◆ DOCUMENT SECTION ◆
* Start *

Locals getting in some exercise. Photo taken in or around Thong Nhat Park, Hanoi, Vietnam by Samantha Brown.

Locals getting in some exercise. Photo: Samantha Brown

Thong Nhat is spacious, with a variety of trees spread across well-manicured lawns. Plenty of pathways let you jog or walk, with a circuit around the seven-hectare lake, Bay Mau, in the centre of the park making a good goal. Benches are on offer for a spot of reading or relaxing and there are toilets. While you can expect to receive smiles and hellos you are unlikely to be approached by anyone trying to sell you something or ask for donations, a pleasant break compared to Old Quarter.

A bridge on one bank leads to a picture-perfect island and the columns set up to the north of the lake—we assume for wedding photography—may feel out of sorts in Hanoi but contribute to the prettiness of the park.

Bay Mau Lake on a typically grey March day. Photo taken in or around Thong Nhat Park, Hanoi, Vietnam by Samantha Brown.

* End *

◆ SET PROBLEM 1 ◆
Return everything in the telescope data rows below, from their first line down through the line containing "Isophote crosses this", with each line reproduced character for character.

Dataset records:
* Start *

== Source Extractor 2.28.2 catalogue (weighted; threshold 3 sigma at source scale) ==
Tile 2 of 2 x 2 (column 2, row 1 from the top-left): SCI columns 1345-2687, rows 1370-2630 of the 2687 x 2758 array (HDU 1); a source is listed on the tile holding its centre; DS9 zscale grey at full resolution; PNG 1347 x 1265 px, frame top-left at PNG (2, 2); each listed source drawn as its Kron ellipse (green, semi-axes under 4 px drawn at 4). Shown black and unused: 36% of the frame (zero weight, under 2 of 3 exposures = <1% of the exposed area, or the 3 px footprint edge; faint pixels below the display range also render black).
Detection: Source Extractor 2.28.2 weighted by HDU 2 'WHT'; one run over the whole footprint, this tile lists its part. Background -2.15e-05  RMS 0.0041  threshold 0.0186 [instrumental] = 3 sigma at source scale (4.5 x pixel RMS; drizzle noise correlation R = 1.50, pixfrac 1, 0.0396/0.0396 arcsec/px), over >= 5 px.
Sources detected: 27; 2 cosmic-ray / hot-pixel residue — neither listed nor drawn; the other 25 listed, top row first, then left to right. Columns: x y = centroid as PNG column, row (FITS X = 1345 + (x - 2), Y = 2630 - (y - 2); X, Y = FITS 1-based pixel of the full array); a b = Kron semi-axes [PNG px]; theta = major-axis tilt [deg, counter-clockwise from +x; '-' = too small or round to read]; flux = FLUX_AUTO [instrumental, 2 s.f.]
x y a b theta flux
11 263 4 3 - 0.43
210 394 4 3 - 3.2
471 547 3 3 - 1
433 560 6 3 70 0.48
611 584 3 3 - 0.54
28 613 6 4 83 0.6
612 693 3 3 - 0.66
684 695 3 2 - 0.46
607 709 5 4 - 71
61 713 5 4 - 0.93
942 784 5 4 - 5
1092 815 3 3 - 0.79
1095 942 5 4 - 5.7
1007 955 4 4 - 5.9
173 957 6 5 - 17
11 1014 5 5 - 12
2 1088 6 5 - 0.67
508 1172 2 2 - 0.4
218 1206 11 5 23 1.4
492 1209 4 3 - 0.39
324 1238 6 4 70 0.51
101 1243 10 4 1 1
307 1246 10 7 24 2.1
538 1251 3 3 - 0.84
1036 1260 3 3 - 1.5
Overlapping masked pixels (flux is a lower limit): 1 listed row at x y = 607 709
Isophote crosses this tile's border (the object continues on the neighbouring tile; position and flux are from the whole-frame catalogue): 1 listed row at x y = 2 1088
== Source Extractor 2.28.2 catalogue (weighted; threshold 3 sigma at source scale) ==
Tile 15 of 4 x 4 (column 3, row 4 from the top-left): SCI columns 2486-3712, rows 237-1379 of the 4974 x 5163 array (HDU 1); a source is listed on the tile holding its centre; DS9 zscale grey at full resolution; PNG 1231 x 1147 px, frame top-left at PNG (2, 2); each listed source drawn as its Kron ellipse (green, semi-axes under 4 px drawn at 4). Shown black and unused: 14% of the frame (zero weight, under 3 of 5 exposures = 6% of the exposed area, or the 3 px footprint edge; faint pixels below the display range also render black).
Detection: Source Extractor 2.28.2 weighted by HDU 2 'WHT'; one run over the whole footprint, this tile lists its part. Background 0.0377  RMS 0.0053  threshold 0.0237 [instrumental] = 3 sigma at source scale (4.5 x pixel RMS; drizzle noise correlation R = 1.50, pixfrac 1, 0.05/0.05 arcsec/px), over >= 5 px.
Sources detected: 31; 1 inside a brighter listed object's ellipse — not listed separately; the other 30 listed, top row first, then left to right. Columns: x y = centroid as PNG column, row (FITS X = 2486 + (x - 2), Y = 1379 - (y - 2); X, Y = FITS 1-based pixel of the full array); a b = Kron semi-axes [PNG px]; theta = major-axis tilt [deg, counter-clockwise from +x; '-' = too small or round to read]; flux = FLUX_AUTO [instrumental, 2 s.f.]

* End *

◆ SET PROBLEM 2 ◆
Resume the piece on Thong Nhat Park, picking up after its last sentence.

◆ WRITTEN RESPONSE 1 ◆
== Source Extractor 2.28.2 catalogue (weighted; threshold 3 sigma at source scale) ==
Tile 2 of 2 x 2 (column 2, row 1 from the top-left): SCI columns 1345-2687, rows 1370-2630 of the 2687 x 2758 array (HDU 1); a source is listed on the tile holding its centre; DS9 zscale grey at full resolution; PNG 1347 x 1265 px, frame top-left at PNG (2, 2); each listed source drawn as its Kron ellipse (green, semi-axes under 4 px drawn at 4). Shown black and unused: 36% of the frame (zero weight, under 2 of 3 exposures = <1% of the exposed area, or the 3 px footprint edge; faint pixels below the display range also render black).
Detection: Source Extractor 2.28.2 weighted by HDU 2 'WHT'; one run over the whole footprint, this tile lists its part. Background -2.15e-05  RMS 0.0041  threshold 0.0186 [instrumental] = 3 sigma at source scale (4.5 x pixel RMS; drizzle noise correlation R = 1.50, pixfrac 1, 0.0396/0.0396 arcsec/px), over >= 5 px.
Sources detected: 27; 2 cosmic-ray / hot-pixel residue — neither listed nor drawn; the other 25 listed, top row first, then left to right. Columns: x y = centroid as PNG column, row (FITS X = 1345 + (x - 2), Y = 2630 - (y - 2); X, Y = FITS 1-based pixel of the full array); a b = Kron semi-axes [PNG px]; theta = major-axis tilt [deg, counter-clockwise from +x; '-' = too small or round to read]; flux = FLUX_AUTO [instrumental, 2 s.f.]
x y a b theta flux
11 263 4 3 - 0.43
210 394 4 3 - 3.2
471 547 3 3 - 1
433 560 6 3 70 0.48
611 584 3 3 - 0.54
28 613 6 4 83 0.6
612 693 3 3 - 0.66
684 695 3 2 - 0.46
607 709 5 4 - 71
61 713 5 4 - 0.93
942 784 5 4 - 5
1092 815 3 3 - 0.79
1095 942 5 4 - 5.7
1007 955 4 4 - 5.9
173 957 6 5 - 17
11 1014 5 5 - 12
2 1088 6 5 - 0.67
508 1172 2 2 - 0.4
218 1206 11 5 23 1.4
492 1209 4 3 - 0.39
324 1238 6 4 70 0.51
101 1243 10 4 1 1
307 1246 10 7 24 2.1
538 1251 3 3 - 0.84
1036 1260 3 3 - 1.5
Overlapping masked pixels (flux is a lower limit): 1 listed row at x y = 607 709
Isophote crosses this tile's border (the object continues on the neighbouring tile; position and flux are from the whole-frame catalogue): 1 listed row at x y = 2 1088

◆ WRITTEN RESPONSE 2 ◆
Bay Mau Lake on a typically grey March day. Photo: Samantha Brown

Various events are held at the park, such as Lunar New Year fireworks, and we just missed out on seeing a Bulgarian rose festival, of all things. We did get to see some interesting animal topiary though, apparently done to celebrate the start of the year of the rooster.

Kids’ rides scattered throughout the park can best be described as rickety and rusty. When we last visited on a weekday they were shuttered, and though they seemed to be past their prime it looked like they may well operate over the weekends when more families visit. They make for a great photographic project, at the least.

The ancient rides make for great photos. Photo taken in or around Thong Nhat Park, Hanoi, Vietnam by Samantha Brown.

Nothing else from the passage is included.